Two elements govern the secretion of the anterior pituitary. One influence, from the hypothalamus is mediated by the hypothalamic hypophysiotrophic hormones, which are elaborated in specialized neurones and reach the pituitary by way of the hypophysial-portal vessels. The other influence is the feedback control exerted by target gland hormones directly on the pituitary, and possibly on the hypothalamus as well. In the case of the pituitary-thyroid axis, thyroid hormone exerts a direct inhibitory effect on TSH secretion, interacting with the stimulatory effects of thryotrophin releasing hormone (TRH). In the rat, TRH excretion in the urine is reduced by thyroid deficiency, suggesting that the thyroid hormones may also be involved in regulating TRH secretion, but we cannot be certain that the effect is on hypothalamic TRH secretion, since TRH also is found in other parts of the brain.

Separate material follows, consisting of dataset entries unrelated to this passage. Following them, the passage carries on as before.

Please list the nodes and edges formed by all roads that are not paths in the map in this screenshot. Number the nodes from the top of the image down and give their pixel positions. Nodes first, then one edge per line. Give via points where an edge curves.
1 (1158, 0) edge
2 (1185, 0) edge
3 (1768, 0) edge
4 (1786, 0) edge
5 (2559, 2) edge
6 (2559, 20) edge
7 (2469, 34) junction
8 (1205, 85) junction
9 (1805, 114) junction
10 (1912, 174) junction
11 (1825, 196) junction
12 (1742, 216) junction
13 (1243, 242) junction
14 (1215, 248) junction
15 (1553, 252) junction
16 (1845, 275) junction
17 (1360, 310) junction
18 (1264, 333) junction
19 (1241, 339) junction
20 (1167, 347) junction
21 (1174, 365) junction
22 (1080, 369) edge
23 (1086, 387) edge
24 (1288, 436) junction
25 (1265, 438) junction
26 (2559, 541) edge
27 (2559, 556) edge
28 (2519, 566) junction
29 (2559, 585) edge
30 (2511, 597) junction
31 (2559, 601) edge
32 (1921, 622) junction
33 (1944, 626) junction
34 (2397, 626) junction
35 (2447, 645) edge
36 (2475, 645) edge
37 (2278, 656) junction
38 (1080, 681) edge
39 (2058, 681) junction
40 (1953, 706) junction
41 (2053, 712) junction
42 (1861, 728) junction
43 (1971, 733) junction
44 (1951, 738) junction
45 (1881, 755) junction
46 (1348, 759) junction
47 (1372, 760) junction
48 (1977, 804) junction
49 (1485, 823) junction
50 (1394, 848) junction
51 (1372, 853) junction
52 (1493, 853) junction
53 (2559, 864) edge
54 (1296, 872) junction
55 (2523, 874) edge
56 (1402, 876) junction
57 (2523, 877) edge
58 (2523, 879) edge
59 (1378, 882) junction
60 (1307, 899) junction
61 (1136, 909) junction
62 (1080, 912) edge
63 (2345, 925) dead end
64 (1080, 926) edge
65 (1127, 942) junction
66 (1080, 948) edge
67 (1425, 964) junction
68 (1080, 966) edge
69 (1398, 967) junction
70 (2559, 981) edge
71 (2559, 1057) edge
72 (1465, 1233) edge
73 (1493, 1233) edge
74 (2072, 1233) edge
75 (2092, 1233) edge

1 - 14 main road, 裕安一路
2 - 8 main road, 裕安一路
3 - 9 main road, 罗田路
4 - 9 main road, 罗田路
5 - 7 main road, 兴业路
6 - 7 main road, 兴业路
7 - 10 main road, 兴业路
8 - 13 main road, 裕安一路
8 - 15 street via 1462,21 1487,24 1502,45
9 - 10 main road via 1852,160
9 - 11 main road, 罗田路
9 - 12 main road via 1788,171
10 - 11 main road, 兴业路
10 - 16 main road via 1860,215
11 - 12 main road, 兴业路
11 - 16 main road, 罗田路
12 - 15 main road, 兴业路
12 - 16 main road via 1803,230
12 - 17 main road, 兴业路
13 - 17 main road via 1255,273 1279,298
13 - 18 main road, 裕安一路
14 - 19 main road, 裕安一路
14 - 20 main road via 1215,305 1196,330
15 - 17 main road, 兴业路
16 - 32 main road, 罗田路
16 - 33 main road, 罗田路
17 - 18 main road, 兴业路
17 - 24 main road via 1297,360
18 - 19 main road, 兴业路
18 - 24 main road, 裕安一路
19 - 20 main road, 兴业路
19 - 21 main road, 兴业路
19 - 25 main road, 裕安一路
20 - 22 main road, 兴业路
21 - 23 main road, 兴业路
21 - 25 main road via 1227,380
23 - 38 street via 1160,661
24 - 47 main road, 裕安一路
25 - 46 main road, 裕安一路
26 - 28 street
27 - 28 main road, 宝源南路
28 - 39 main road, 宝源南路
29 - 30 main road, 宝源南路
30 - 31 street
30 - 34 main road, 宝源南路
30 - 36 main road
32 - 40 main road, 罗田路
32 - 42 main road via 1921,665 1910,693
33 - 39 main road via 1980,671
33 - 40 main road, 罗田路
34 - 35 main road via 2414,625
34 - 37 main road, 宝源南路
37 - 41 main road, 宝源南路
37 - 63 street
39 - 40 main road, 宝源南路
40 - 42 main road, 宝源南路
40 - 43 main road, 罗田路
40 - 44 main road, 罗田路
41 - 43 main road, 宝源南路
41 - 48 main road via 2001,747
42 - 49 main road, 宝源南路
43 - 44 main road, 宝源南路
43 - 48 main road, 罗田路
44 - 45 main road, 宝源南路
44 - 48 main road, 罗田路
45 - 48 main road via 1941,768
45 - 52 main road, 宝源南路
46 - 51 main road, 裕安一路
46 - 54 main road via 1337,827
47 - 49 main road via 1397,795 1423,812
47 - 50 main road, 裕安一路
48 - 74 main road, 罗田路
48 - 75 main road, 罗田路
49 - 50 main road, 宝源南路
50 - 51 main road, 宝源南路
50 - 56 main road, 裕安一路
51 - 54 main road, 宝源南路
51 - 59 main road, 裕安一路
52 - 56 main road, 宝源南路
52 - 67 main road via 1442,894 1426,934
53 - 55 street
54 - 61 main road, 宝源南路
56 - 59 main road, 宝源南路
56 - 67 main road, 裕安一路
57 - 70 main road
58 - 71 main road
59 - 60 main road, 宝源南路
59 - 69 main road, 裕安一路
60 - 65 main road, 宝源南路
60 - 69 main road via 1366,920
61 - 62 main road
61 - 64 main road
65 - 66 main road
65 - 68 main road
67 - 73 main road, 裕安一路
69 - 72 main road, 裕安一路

In the case of pituitary-gonad control, estrogens inhibit pituitary responsiveness to luteinizing hormone releasing hormone (LRH) in men, but sensitize the pituitary in women. In men, estrogens stimulate LRH release as inferred from changes in plasma bioassayable luteinizing hormone-releasing factor (LRF) activity, thus suggesting a positive feedback effect of estrogens on the hypothalamus. In women, LRF activity appears in the blood during midcycle, suggesting that midcycle LRH secretion, together with estrogen sensitization of the pituitary, are components of the mechanism underlying the midcycle ovulatory surge.